Como deputado federal, participou da constituinte e foi um crítico das políticas econômicas de Sarney, Fernando Collor de Mello, Itamar Franco e Fernando Henrique Cardoso. Quando o Plano Real foi anunciado, em fevereiro de 1994, considerou-o “eleitoreiro” e defendeu uma política de “privatizações selvagens” para controle da inflação – mais tarde ele mudaria de ideia em relação ao plano, mas continuaria sendo oposição a FHC, a quem chamava de “exterminador do presente”. Dizia que os juros altos eram a “tragédia do trabalhador desempregado e a alegria do banqueiro endinheirado” – um discurso que começou a agradar até a seus adversários históricos da esquerda.
Metamorfose ambulante
Nas eleições de 98, já como membro do PPB de Paulo Maluf, disse que Lula não devia ser “satanizado”. No pleito seguinte, em 2002, elogiou a Carta ao Povo Brasileiro, mas só quando o sindicalista passou para o segundo turno com José Serra, Delfim Netto manifestou seu apoio, em uma entrevista publicada no site de Lula.
No governo petista, teve um assento no Conselho de Desenvolvimento Econômico e Social, indicou pessoas próximas para cargos em estatais, foi conselheiro da Empresa Brasil de Comunicação e cogitado diversas vezes para ser ministro. Em 2009, declarou que “Lula salvou o capitalismo brasileiro”.
O ex-ministro apoiou a candidatura de Dilma Rousseff e chegou a ser conselheiro da petista. Os dois romperam em 2012, contava Delfim, depois que o governo forçou uma redução no preço da energia elétrica, o que considerava um dos grandes equívocos daquela gestão.
Tão próximo dos petistas, Delfim não escapou da Operação Lava Jato. Em 2018, foi citado por suspeita de fraude na licitação da usina de Belo Monte, usando sua influência para beneficiar o consórcio vencedor. Sua defesa contestou a acusação, dizendo que os recursos apontados como propina eram a remuneração por consultoria prestada a empreiteiras.
Quando viu que o governo ia afundar, Delfim Netto mudou de barco.

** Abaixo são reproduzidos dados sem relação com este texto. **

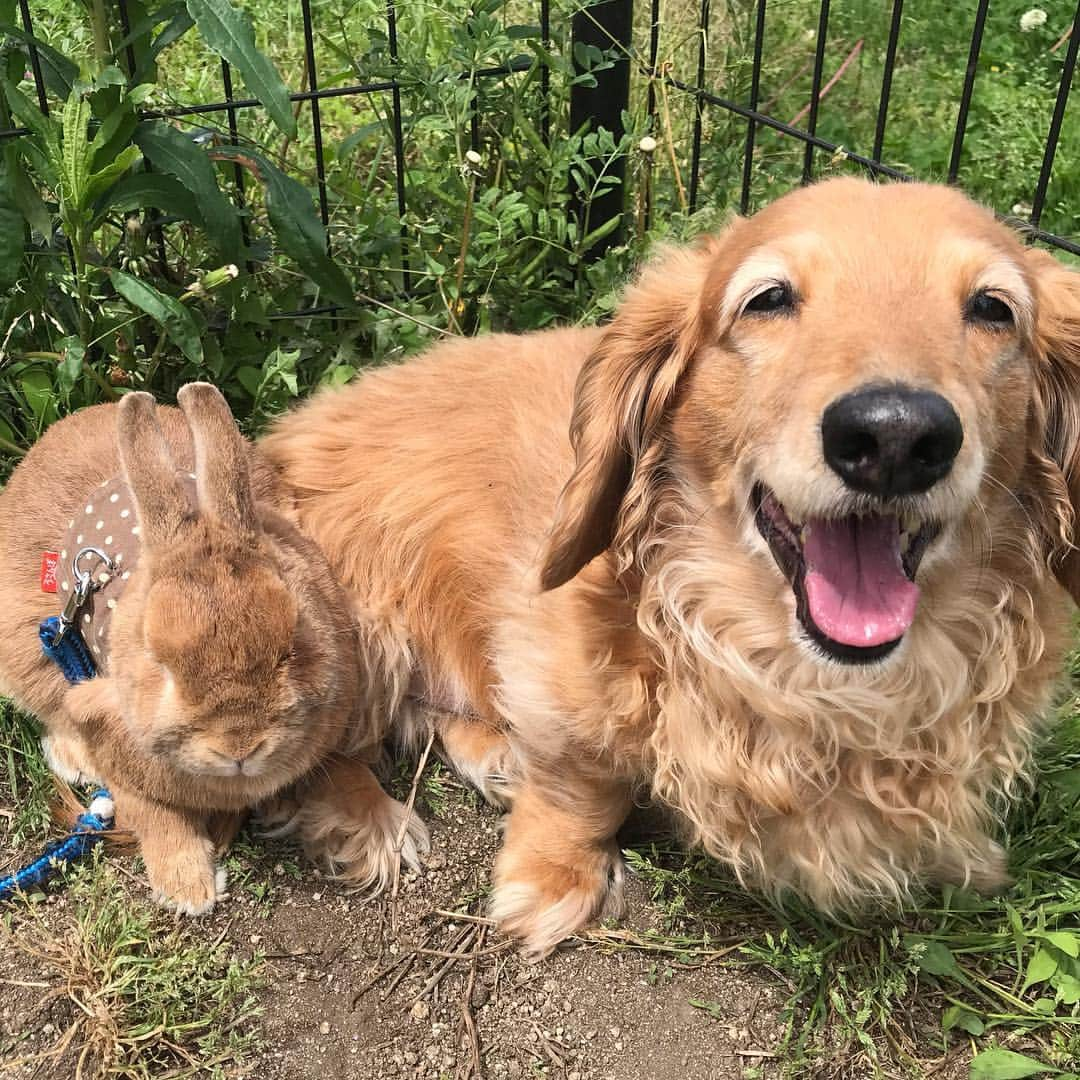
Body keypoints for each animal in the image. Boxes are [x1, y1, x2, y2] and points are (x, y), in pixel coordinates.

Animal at [265, 179, 1080, 954]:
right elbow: (582, 788)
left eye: (993, 309)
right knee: (310, 755)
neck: (804, 678)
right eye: (768, 298)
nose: (896, 437)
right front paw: (551, 880)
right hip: (355, 626)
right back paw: (370, 817)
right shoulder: (559, 673)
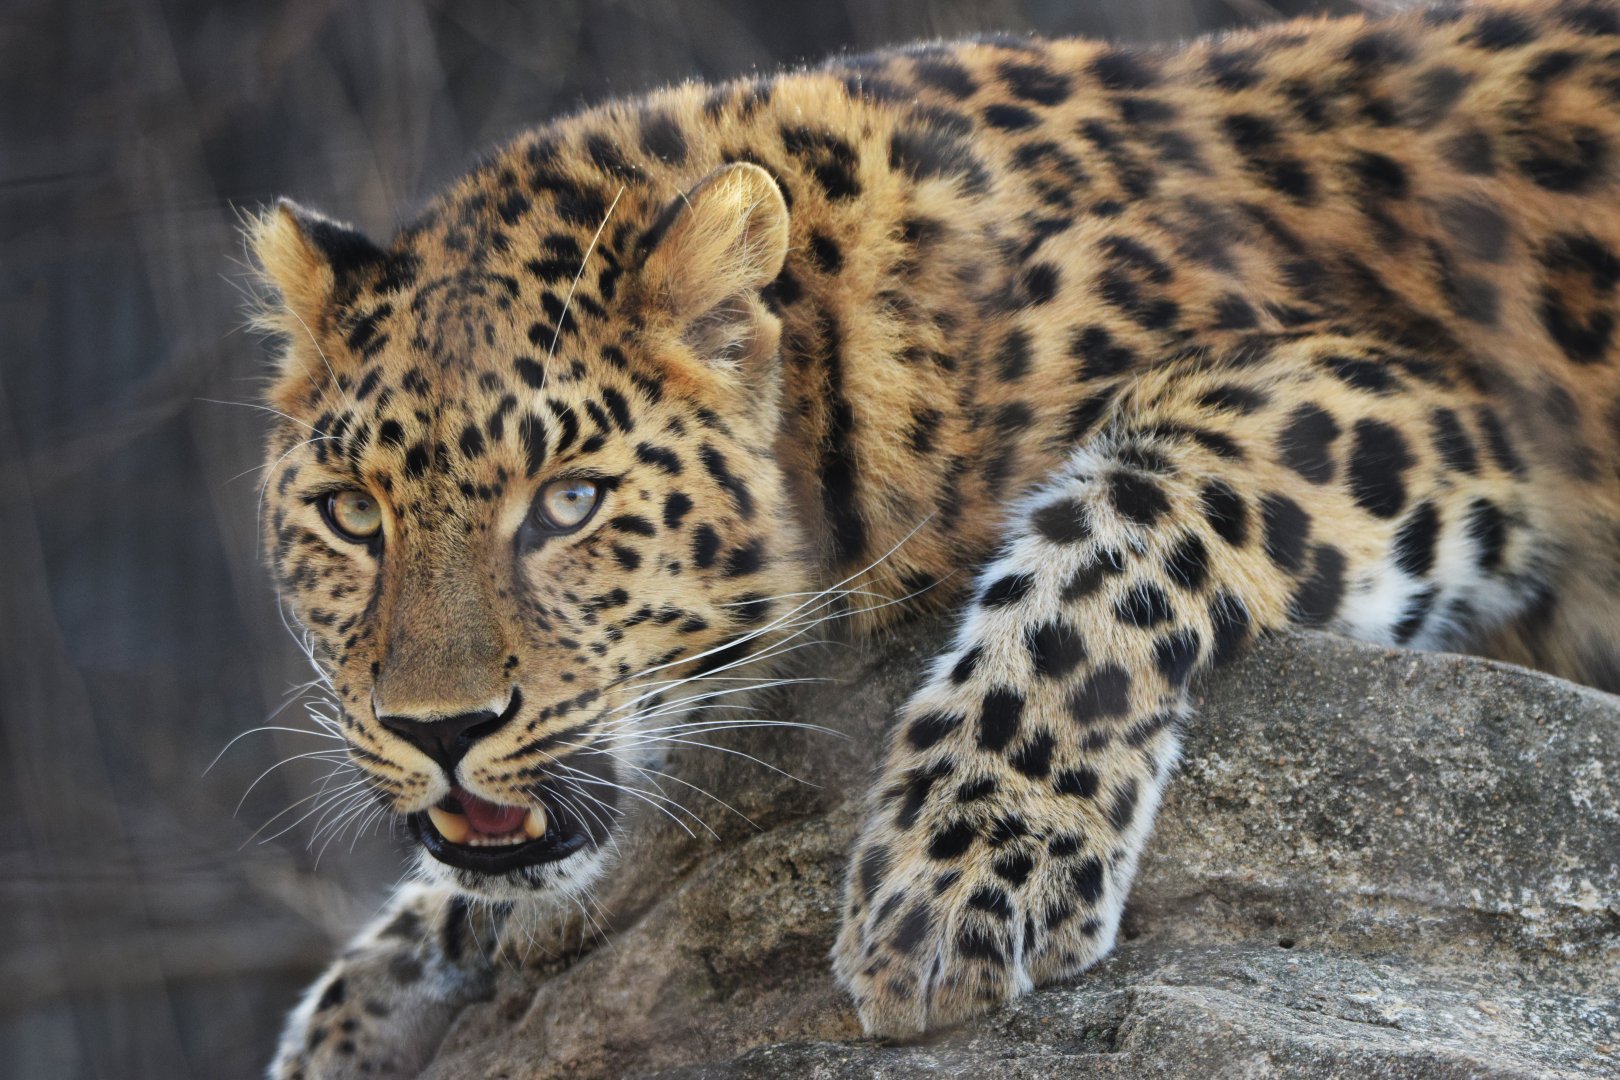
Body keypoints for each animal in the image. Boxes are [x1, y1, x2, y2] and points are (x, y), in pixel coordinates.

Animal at [248, 1, 1620, 1075]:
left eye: (569, 501)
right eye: (352, 514)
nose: (441, 730)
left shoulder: (1403, 395)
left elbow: (1106, 537)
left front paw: (959, 882)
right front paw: (364, 996)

Meses antes de Dilma ser afastada do cargo, o economista já se encontrava regularmente com o vice Michel Temer, que assumiria a Presidência após o impeachment.
Com Bolsonaro no poder, voltou seus elogios para a política liberal de Paulo Guedes. Dizia que Guedes era o lado iluminado do governo.
Ao tentar definir Delfim, o pesquisador da FGV Samuel Pessôa disse certa vez que o ex-ministro era “a figura mais complexa da segunda metade do século XX no Brasil” e resumiu: “Ele compactuou com o regime militar na parte mais dura da ditadura, no que houve de mais violento e condenável daquele período negro da nossa história, mas é um economista espetacular, dos melhores da nossa história.”